Ombudsman Kepri Desak SPAM Batam Percepat Perbaikan Pipa Air, Warga Masih Menunggu Aliran hingga Tengah Malam

Penulis: Topan Lubis  •  Kamis, 03 September 2026 | 20:05:31 WIB
Warga menunggu pasokan air bersih mengalir di kawasan terdampak gangguan distribusi di Batam.

BATAM — Kondisi krisis air bersih di Kota Batam belum sepenuhnya pulih setelah kerusakan pipa distribusi di kawasan Batamindo pada 29 Agustus 2026. Perwakilan Ombudsman RI Provinsi Kepri menemukan sejumlah kawasan yang aliran airnya hanya tersedia pada dini hari, sementara sebagian lainnya harus menunggu hingga tengah malam.

Pemantauan yang dilakukan tim Ombudsman pada 1 September 2026 menemukan kondisi terparah di Perumahan Taman Sari Hijau, Tiban Baru. Di lokasi tersebut, pasokan air mati total dan hanya mengalir antara pukul 01.00 hingga 05.00 WIB. Menurut warga, air tidak mengalir pada siang maupun sore hari, sehingga mereka terpaksa menunggu dini hari untuk mengisi penampungan.

Gangguan Meluas di Sei Lekop, Tiban Tiga, dan Tanjung Sengkuang

Gangguan distribusi air juga terjadi di Sei Lekop. Ombudsman mencatat pasokan air di kawasan ini terganggu selama tiga hingga empat hari, dengan aliran baru mengalir secara terbatas mulai sekitar pukul 22.30 WIB. Tekanan air yang lemah membuat warga di dataran lebih tinggi kesulitan mendapatkan jatah pasokan.

Kondisi serupa ditemukan di Tiban Tiga, Tanjung Sengkuang, dan Perumahan Dreamland Marina Tanjung Riau. Air di kawasan tersebut umumnya baru mengalir pada jam-jam dini hari. Sementara itu, di Sagulung Berseri, aliran mulai kembali bertahap sejak 1 September sekitar pukul 10.00 WIB, namun warga di lokasi lebih tinggi belum sepenuhnya mendapatkan pasokan.

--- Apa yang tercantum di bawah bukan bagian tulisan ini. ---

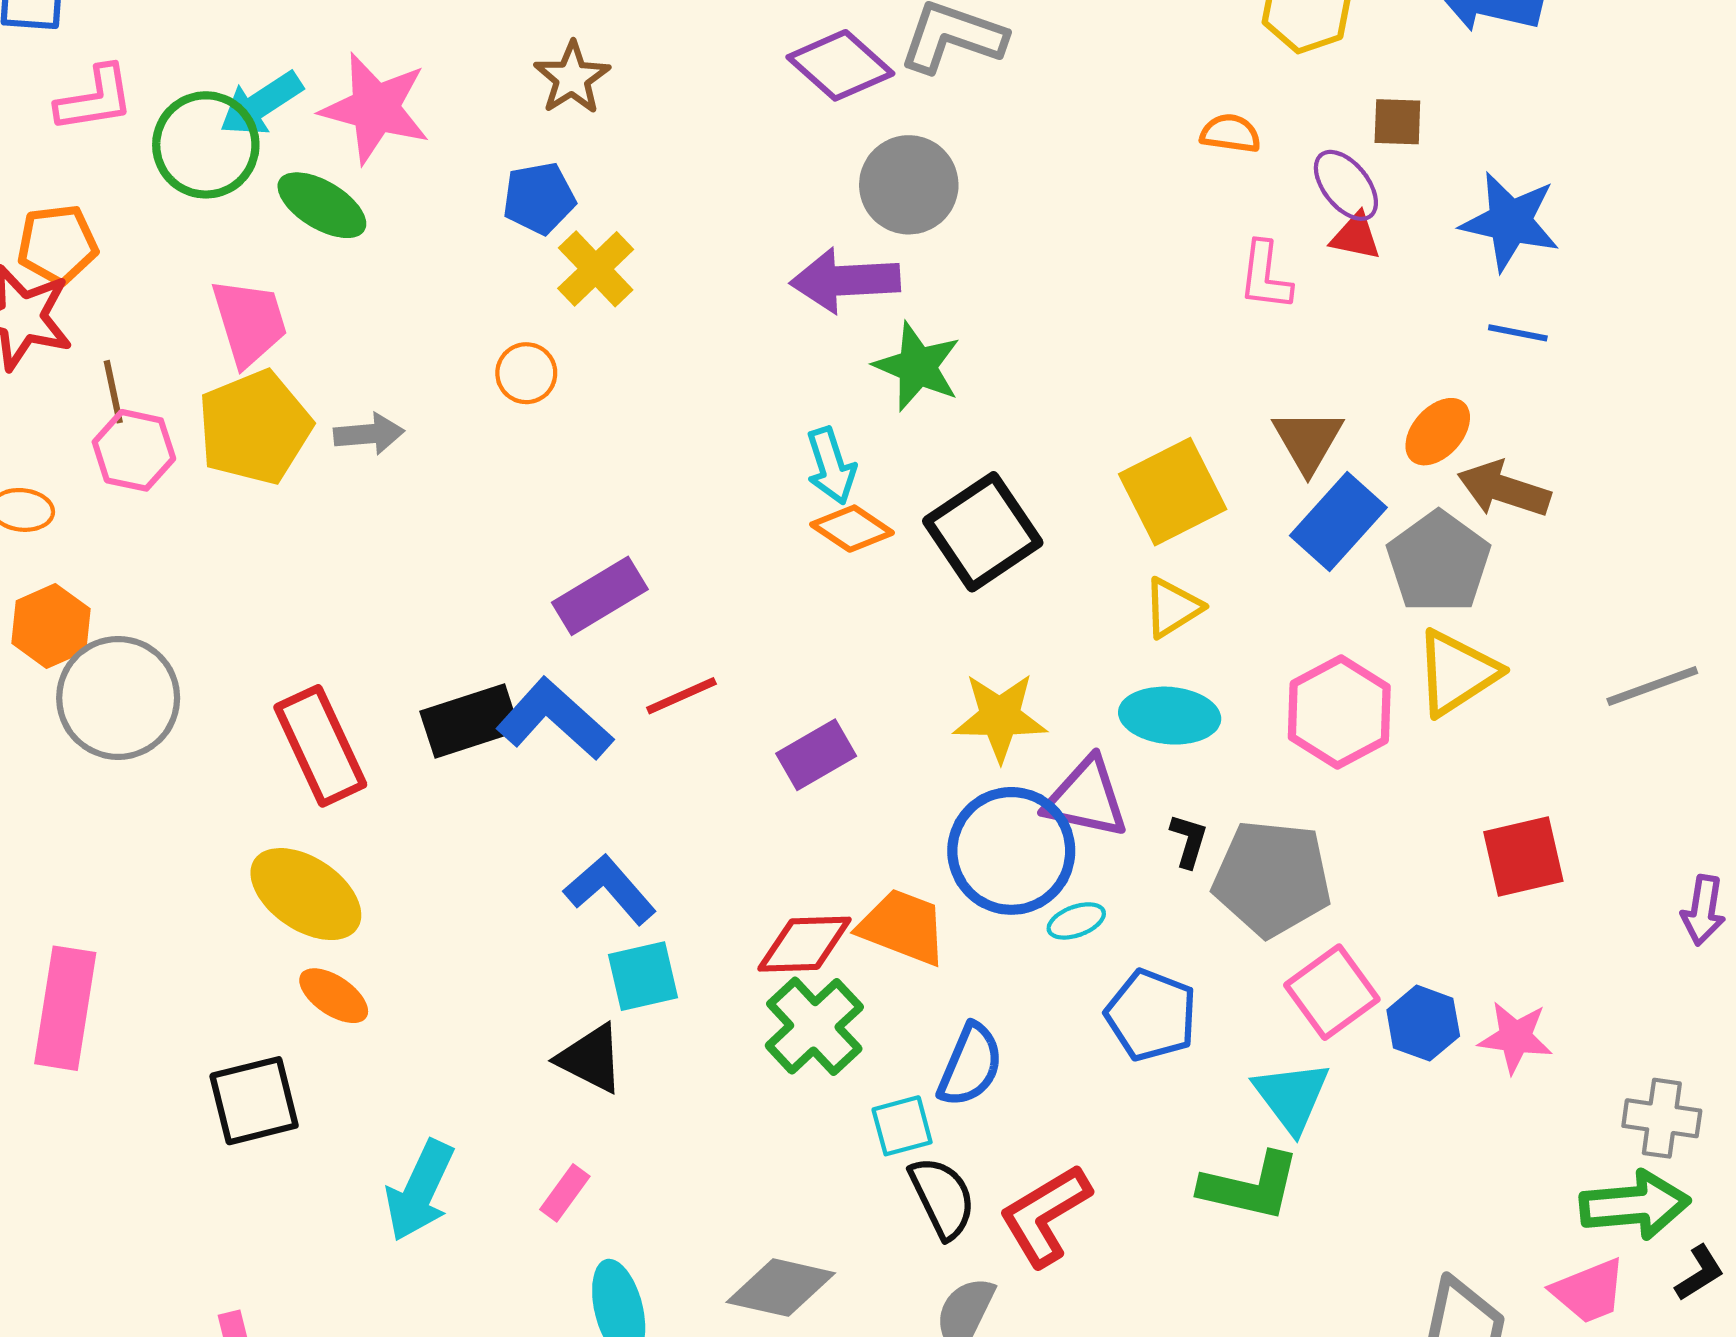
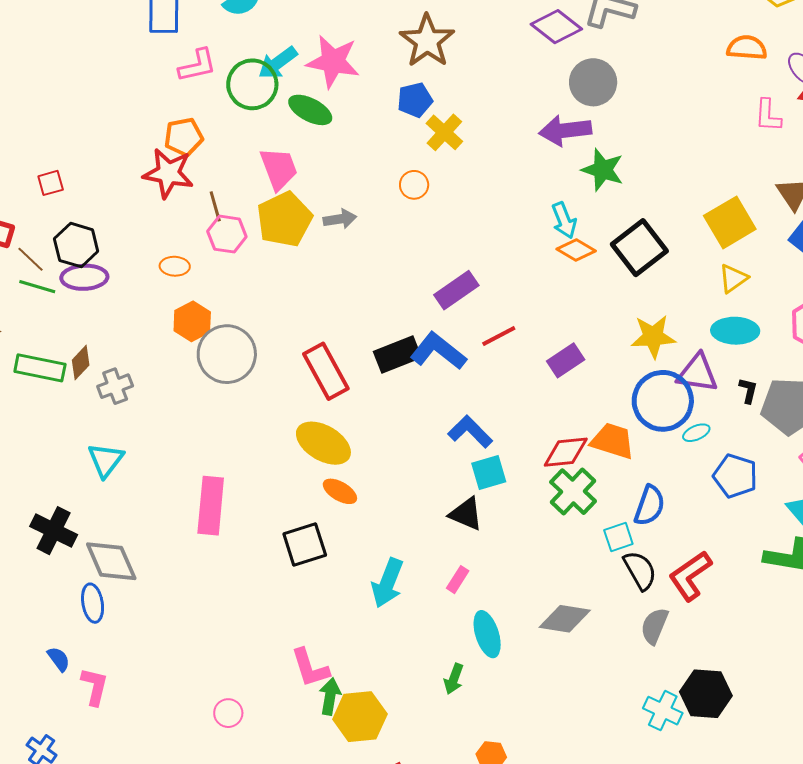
brown star: (572, 78) -> (427, 41), size x1.5
orange semicircle: (1230, 133) -> (747, 48), size x1.4

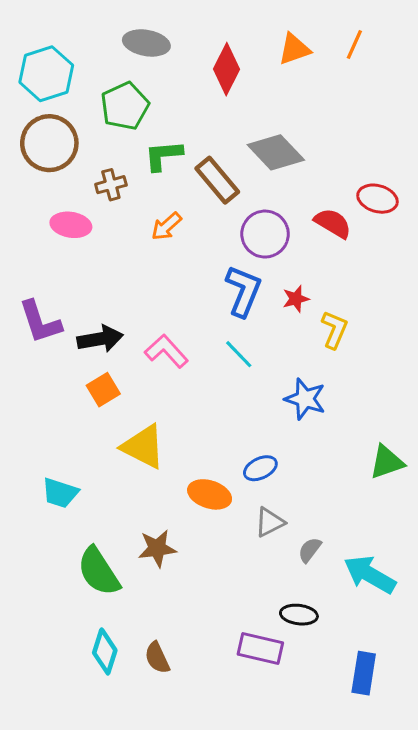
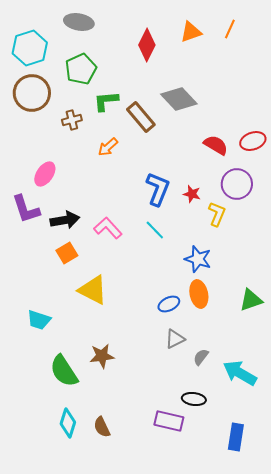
gray ellipse: (146, 43) -> (79, 22), moved
red ellipse: (378, 199) -> (253, 141), moved, turned -35
pink ellipse: (71, 225) -> (45, 174), moved, turned -65
purple circle: (265, 234) -> (237, 184), moved
red star: (296, 299) -> (192, 194), turned 30
orange ellipse: (210, 494) -> (199, 294), moved, turned 60

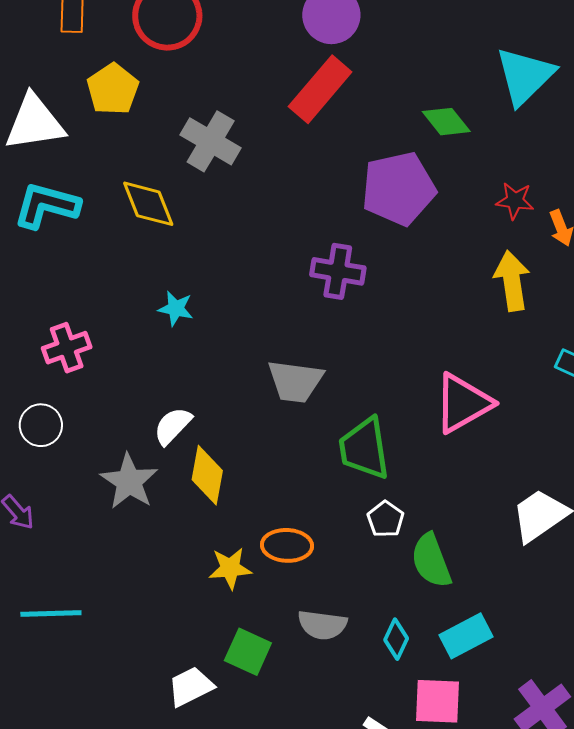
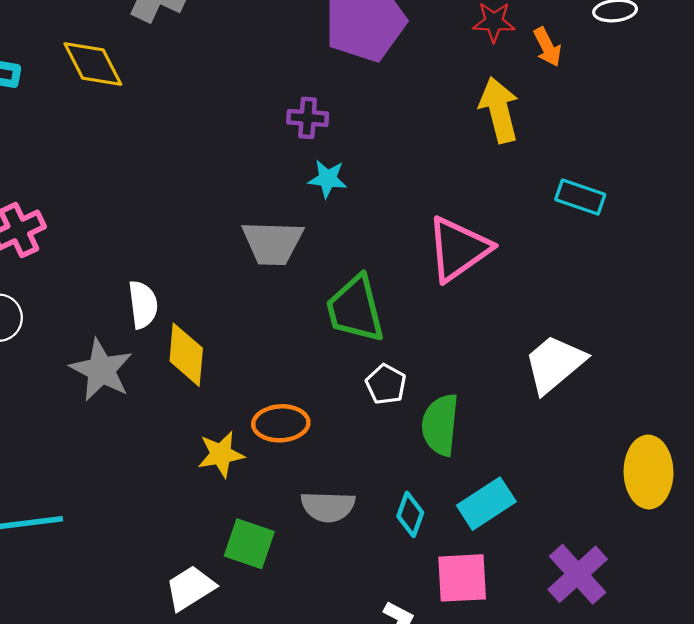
purple cross: (338, 271) -> (308, 118), size x0.7
cyan star: (176, 309) -> (328, 179), moved
white semicircle: (173, 426) -> (143, 305), turned 135
green semicircle: (431, 561) -> (440, 425), turned 32

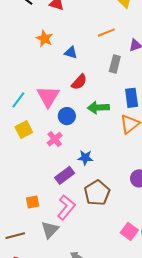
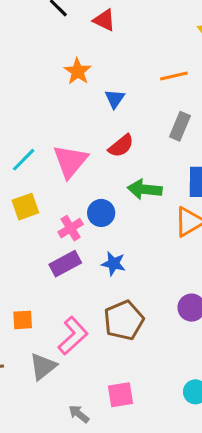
blue triangle: (71, 53) -> (115, 99), turned 40
blue circle: (67, 116) -> (101, 213), moved
purple rectangle: (65, 175) -> (65, 264), moved
pink square: (129, 231) -> (121, 395), moved, turned 36

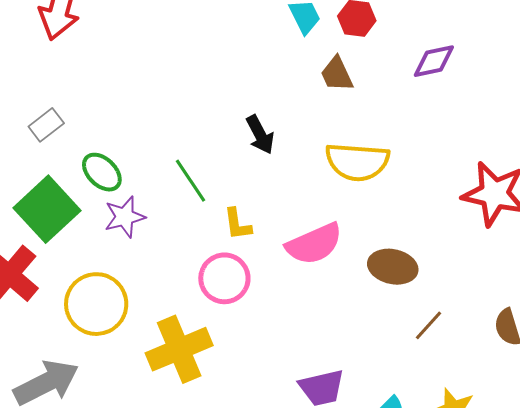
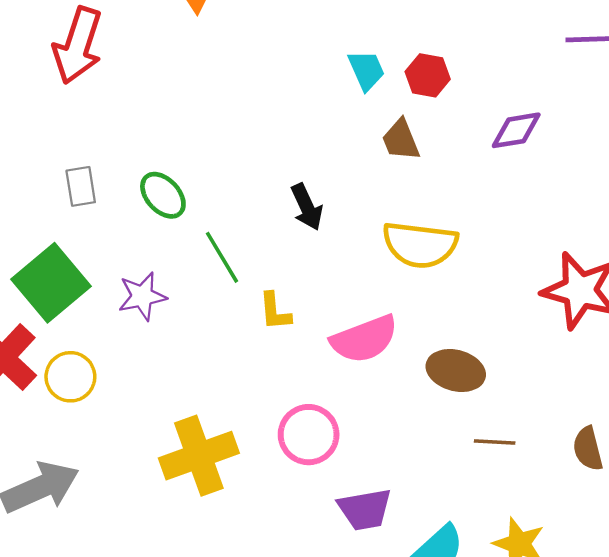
gray rectangle: (46, 125) -> (81, 186), moved, turned -64
green ellipse: (102, 172) -> (163, 195), moved
pink circle: (224, 278) -> (309, 435), moved
yellow circle: (96, 304) -> (70, 377), moved, size x0.7
brown line: (429, 325) -> (495, 442), turned 48

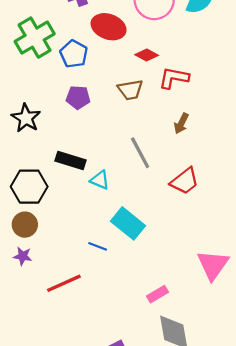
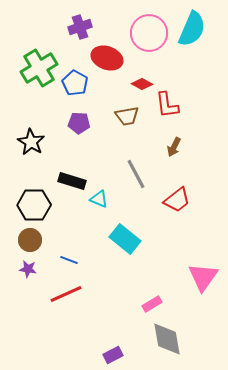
red L-shape: (174, 78) -> (167, 105), turned -108
blue line: (98, 246) -> (69, 260), moved

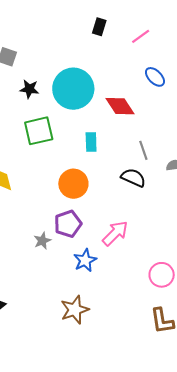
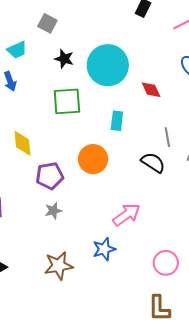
red diamond: (120, 106) -> (151, 90), size x0.7
purple pentagon: (68, 224) -> (50, 176), moved
blue star: (85, 260) -> (104, 249), moved
brown star: (75, 310) -> (59, 266), moved

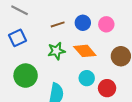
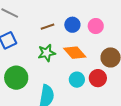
red circle: (107, 88) -> (98, 78), moved

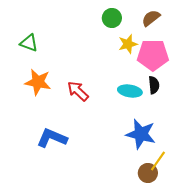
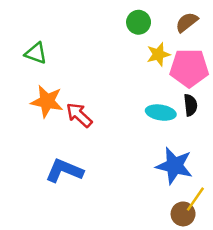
red arrow: (78, 91) -> (79, 115), moved

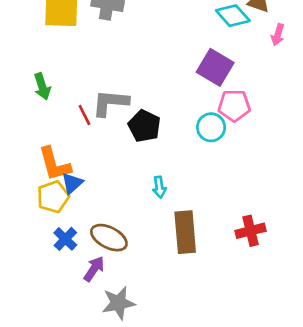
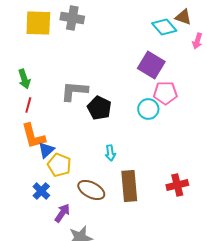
red line: (84, 115) -> (28, 105), moved, turned 42
yellow pentagon: (53, 197) -> (59, 165), moved, turned -30
brown ellipse: (109, 238) -> (91, 190), moved

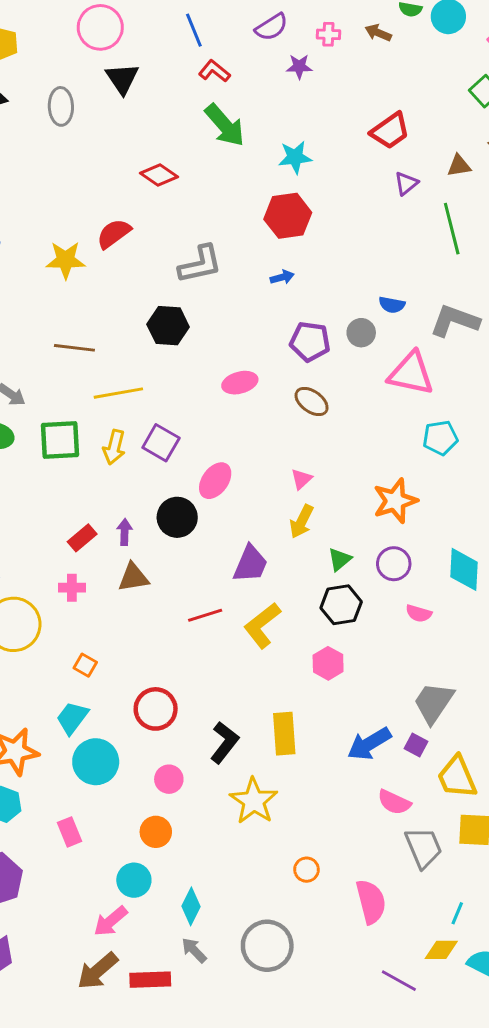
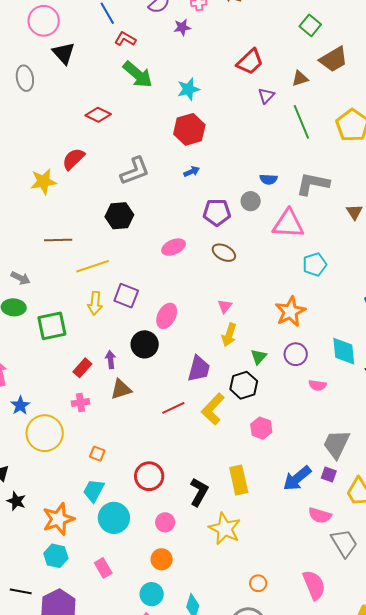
green square: (60, 440) -> (52, 326), moved
black hexagon: (341, 605) -> (244, 385), moved
orange circle: (307, 870) -> (258, 583), moved

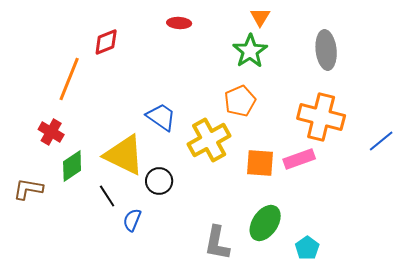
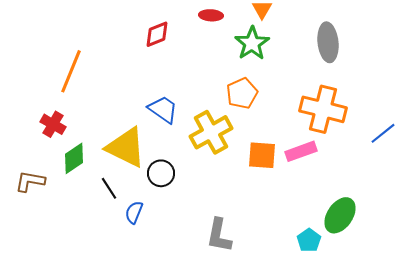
red ellipse: (179, 23) -> (211, 15), moved
red diamond: (106, 42) -> (157, 34), moved
green ellipse: (265, 223) -> (340, 215), moved

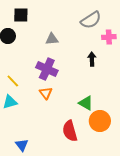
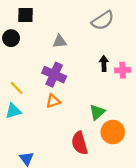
pink cross: (109, 37) -> (123, 70), moved
orange triangle: (46, 93) -> (53, 101), turned 48
green triangle: (86, 103) -> (97, 112), turned 49

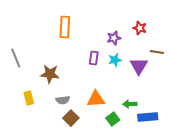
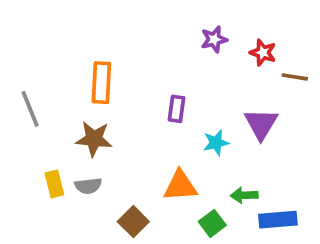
orange rectangle: (65, 27) -> (101, 83), moved
purple star: (114, 38) -> (214, 39), moved
brown line: (157, 52) -> (295, 77), moved
cyan star: (115, 60) -> (216, 143), moved
gray semicircle: (63, 100) -> (88, 186), moved

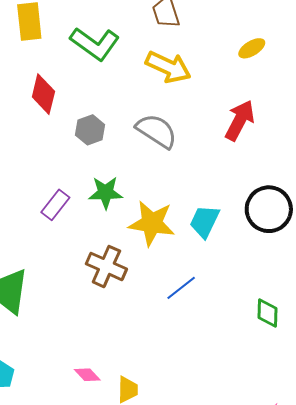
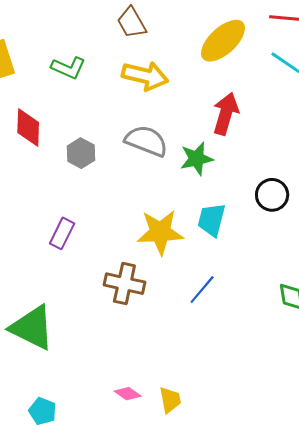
green L-shape: (95, 44) -> (68, 68), size x0.7
yellow ellipse: (252, 48) -> (223, 41), size x1.8
green star: (106, 193) -> (197, 159), moved
black circle: (269, 209) -> (272, 195), size x0.7

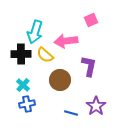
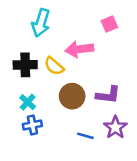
cyan arrow: (35, 32) -> (41, 23), moved
purple L-shape: (89, 66) -> (108, 95), moved, turned 85

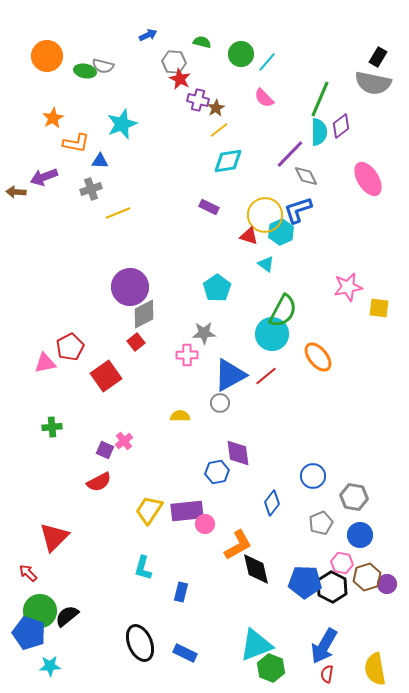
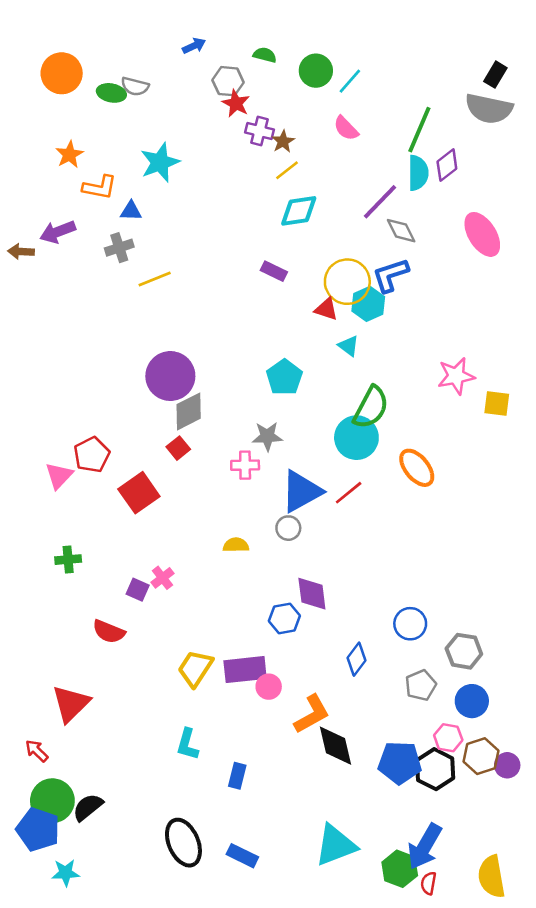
pink triangle: (45, 363) -> (59, 476), turned -35
red semicircle: (99, 482) -> (109, 632), moved, turned 50
green hexagon: (271, 668) -> (400, 869), moved

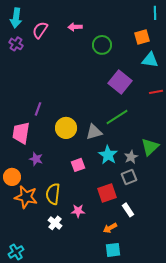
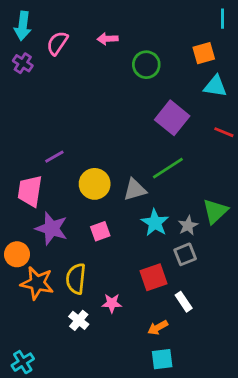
red line: (156, 92) -> (224, 132), turned 32
purple line: (38, 109) -> (54, 157), turned 40
purple star: (36, 159) -> (51, 228), size x1.6
pink square: (78, 165) -> (100, 231), moved

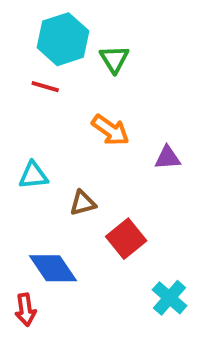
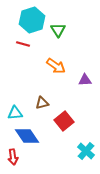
cyan triangle: (33, 175) -> (15, 113), moved

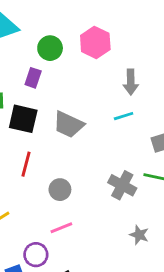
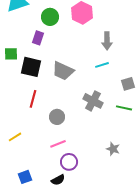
gray cross: (122, 185) -> (93, 101), moved
purple circle: (36, 255) -> (69, 162), moved

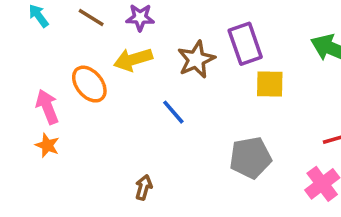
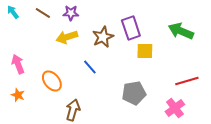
orange ellipse: (89, 84) -> (52, 81), moved
orange star: (47, 145) -> (18, 95), moved
brown arrow: (144, 187) -> (73, 110), size x1.5

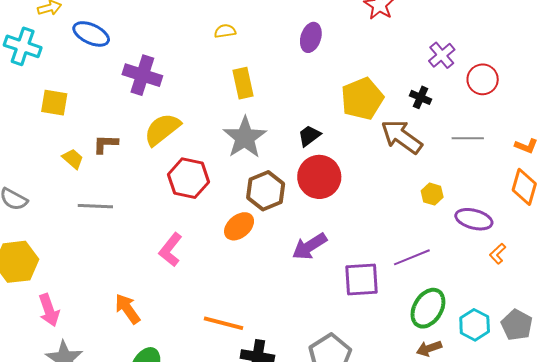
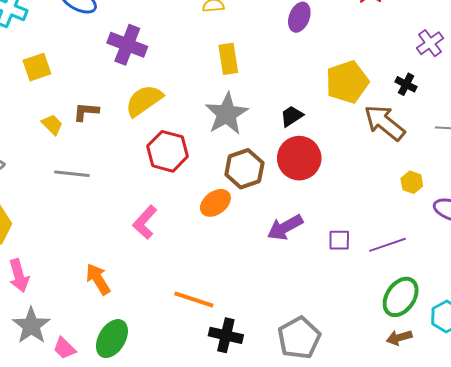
yellow square: (54, 103) -> (37, 67), turned -32
purple square: (361, 280) -> (339, 240), moved, size x0.6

Ombudsman Minta Distribusi Air Alternatif Dipercepat

Kepala Perwakilan Ombudsman Kepri, Lagat Siadari, menegaskan bahwa air merupakan kebutuhan dasar masyarakat sehingga pelayanan harus menjadi perhatian serius. Ia meminta SPAM Batam, badan usaha yang berada di bawah BP Batam, mengintensifkan koordinasi dengan mitranya, Air Batam Hilir, agar merespons cepat kebutuhan warga selama masa perbaikan jaringan pipa.

Menurut Lagat, penyediaan air bersih tidak hanya soal pemulihan jaringan pipa, tetapi juga memastikan kebutuhan masyarakat tetap terpenuhi selama gangguan berlangsung. Ia menyoroti lambatnya respons pengiriman tangki air yang dikeluhkan warga. Informasi yang diterima Ombudsman menunjukkan warga harus menunggu tiga hingga empat hari setelah menghubungi operator sebelum pasokan tangki tiba.

"Oleh karena itu kami mengingatkan agar penanggung jawab daripada pelayanan air di Batam ini yaitu SPAM Batam, yang merupakan badan usaha BP Batam, agar mengintensifkan mitranya yaitu Air Batam Hilir agar merespon dengan cepat kebutuhan air," ujarnya.

"Kalau ditelepon bisa sampai 3 sampai 4 hari kemudian baru merespon untuk mengirimkan, sementara masyarakat membutuhkan air setiap hari," tambah Lagat.

SPAM Batam Diminta Buka Informasi Kapasitas Antisipasi

Ombudsman juga meminta SPAM Batam membuka informasi kepada publik mengenai kemampuan mereka dalam mengantisipasi kekurangan pasokan air selama masa perbaikan. Distribusi air harus menjangkau kawasan dengan tekanan rendah maupun lokasi dataran tinggi agar pemulihan tidak hanya dinikmati sebagian wilayah.

"Kami minta SPAM Batam mengintensifkan pengawasan terkait tanggung jawab mereka untuk perbaikan pipa yang rusak dan merespon kebutuhan air dengan alternatif distribusi tangki," jelasnya.

Reporter: Topan Lubis
Sumber: alurnews.com This article was automatically rewritten by AI based on the source above without altering the facts of the original article.